Island nation looks to development model used in Shenzhen, Pan Mengqi reports in Sri Lanka.

A fishing town in one of the most underdeveloped regions in Sri Lanka is taking a leaf out of Shenzhen's book.

The town is looking to the development model used at a port in the city in Guangdong province to help fuel economic growth in the Indian Ocean island nation.

Hambantota is on Sri Lanka's south coast. A few years ago, the southwest area of the town was merely jungle. Some wooden fishing boats lay stranded on the beach, and fishermen would often see snakes, elephants and peacocks in the area, according to Yuri Kannangara, a local.

Kannangara has worked in the shipping industry for the past 20 years. But the 51-year-old has spent much of that time away from his loved ones, working in South African ports as a mechanic. Job prospects and salaries there are more competitive, which is important as he has a five-member family to support.

Hambantota, his home town, lies within just 20 kilometers of one of the world's busiest shipping lanes, through which some 200 to 300 vessels daily carry two-thirds of global energy products and half of all containerized cargo.

But the town's port remained neglected for decades, and Hambantota witnessed a long period of low development due to a lack of industry and basic infrastructure, not to mention a modern commercial port.

Things have changed in just a year.

In July last year, Sri Lanka and China signed a joint venture agreement to begin operations at Hambantota Port. China Merchants Group and Sri Lanka's Ports Authority agreed to jointly operate the port for 99 years through Hambantota International Port Group and Hambantota International Port Services.

Kannangara is now a deputy general manager at the bustling port, in charge of a department that ensures all the fast-developing facility's machinery functions well.

But during the initial phase of the cooperation project, many observers expressed doubts, saying it appeared too difficult and it was not necessary to build an international port in such a poor area.
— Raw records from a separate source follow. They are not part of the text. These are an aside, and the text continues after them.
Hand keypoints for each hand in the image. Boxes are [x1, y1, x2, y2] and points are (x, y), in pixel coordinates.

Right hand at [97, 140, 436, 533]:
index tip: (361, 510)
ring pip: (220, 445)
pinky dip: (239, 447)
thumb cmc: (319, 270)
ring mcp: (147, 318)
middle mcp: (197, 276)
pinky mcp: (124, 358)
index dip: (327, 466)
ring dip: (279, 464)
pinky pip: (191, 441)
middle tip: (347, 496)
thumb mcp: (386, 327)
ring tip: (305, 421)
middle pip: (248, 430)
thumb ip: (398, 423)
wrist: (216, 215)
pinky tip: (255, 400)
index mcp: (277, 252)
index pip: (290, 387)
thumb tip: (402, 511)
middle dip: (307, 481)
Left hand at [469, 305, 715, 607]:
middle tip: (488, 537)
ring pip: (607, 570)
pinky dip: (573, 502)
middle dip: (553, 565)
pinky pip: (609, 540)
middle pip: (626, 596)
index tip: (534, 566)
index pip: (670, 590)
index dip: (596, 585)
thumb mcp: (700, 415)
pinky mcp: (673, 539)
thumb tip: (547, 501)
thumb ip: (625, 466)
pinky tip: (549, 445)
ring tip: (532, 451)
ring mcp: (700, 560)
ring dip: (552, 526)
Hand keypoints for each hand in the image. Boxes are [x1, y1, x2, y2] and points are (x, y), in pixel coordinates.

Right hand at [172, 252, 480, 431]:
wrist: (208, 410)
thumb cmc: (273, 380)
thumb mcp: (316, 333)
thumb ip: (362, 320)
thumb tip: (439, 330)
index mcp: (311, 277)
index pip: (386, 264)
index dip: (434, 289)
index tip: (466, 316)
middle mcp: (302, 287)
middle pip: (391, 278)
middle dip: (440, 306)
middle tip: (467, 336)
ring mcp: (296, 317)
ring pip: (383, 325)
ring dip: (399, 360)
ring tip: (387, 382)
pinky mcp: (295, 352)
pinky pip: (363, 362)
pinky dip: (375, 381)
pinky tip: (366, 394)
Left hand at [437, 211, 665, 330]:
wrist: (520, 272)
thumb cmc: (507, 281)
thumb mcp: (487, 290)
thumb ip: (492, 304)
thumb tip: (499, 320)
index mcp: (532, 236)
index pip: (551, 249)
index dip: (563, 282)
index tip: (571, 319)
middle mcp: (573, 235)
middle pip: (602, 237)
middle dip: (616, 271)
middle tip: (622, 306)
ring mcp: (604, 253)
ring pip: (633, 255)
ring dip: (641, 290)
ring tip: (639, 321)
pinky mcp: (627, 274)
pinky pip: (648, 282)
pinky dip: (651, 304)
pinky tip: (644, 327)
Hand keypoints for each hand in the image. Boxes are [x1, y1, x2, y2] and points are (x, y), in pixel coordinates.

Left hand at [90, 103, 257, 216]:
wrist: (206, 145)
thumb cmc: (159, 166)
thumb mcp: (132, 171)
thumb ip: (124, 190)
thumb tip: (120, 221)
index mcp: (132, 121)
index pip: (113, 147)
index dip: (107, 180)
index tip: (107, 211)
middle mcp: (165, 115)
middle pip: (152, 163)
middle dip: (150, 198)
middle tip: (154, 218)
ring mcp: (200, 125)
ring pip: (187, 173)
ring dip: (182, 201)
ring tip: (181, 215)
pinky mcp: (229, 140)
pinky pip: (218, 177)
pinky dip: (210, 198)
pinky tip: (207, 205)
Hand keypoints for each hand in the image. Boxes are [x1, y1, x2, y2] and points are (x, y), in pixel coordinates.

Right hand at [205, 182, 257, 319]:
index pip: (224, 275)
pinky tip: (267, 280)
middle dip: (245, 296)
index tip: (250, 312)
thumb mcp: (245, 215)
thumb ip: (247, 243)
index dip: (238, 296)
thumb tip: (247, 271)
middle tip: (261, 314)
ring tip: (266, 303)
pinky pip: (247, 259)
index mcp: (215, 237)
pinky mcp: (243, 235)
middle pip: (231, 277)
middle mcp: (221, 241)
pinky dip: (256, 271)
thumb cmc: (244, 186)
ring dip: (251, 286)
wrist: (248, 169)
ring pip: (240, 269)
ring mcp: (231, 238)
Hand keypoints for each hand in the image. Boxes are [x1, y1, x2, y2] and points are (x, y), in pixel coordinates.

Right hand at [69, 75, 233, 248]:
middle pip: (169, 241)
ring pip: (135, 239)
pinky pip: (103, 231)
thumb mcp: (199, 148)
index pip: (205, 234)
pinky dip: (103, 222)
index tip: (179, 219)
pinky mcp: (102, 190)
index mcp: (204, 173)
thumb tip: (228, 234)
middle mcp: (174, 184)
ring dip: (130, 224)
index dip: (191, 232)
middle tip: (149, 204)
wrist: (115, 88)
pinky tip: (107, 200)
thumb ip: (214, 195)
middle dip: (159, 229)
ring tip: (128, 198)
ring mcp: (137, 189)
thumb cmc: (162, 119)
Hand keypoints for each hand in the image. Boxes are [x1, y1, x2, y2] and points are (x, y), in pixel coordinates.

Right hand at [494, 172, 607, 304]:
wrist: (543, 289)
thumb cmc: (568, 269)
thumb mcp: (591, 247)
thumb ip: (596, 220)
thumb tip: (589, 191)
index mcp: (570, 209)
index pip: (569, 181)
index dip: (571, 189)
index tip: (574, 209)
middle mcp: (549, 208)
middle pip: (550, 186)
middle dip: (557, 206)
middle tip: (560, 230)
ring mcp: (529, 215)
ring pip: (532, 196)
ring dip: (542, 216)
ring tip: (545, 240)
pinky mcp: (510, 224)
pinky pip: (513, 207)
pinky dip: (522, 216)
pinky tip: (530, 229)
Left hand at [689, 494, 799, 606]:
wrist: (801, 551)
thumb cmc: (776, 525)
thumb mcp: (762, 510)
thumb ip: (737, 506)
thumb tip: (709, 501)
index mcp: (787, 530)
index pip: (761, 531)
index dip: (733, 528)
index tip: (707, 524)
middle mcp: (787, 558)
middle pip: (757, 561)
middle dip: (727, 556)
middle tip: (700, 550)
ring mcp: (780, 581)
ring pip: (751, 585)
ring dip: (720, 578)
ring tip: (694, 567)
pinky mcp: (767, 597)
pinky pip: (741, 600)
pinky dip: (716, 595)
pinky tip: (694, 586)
Feng Ming, a deputy general operations manager at Hambantota Port, said that in the past, the ships used by automakers in East Asia and India had to call at Colombo to refuel or unload vehicles for other destinations. However, with space now limited at that port, efficiency is slowing.

Ships carrying automobiles often need to anchor for 10 days off the Port of Colombo to await vacant berths, which in turn has increased the price of imported vehicles.

A report in 2009 by the Sri Lanka Ports Authority said Colombo handled 4,973 transshipped vehicles, but the number fell to 2,455 the following year. By 2011, just 993 vehicles were handled at the port.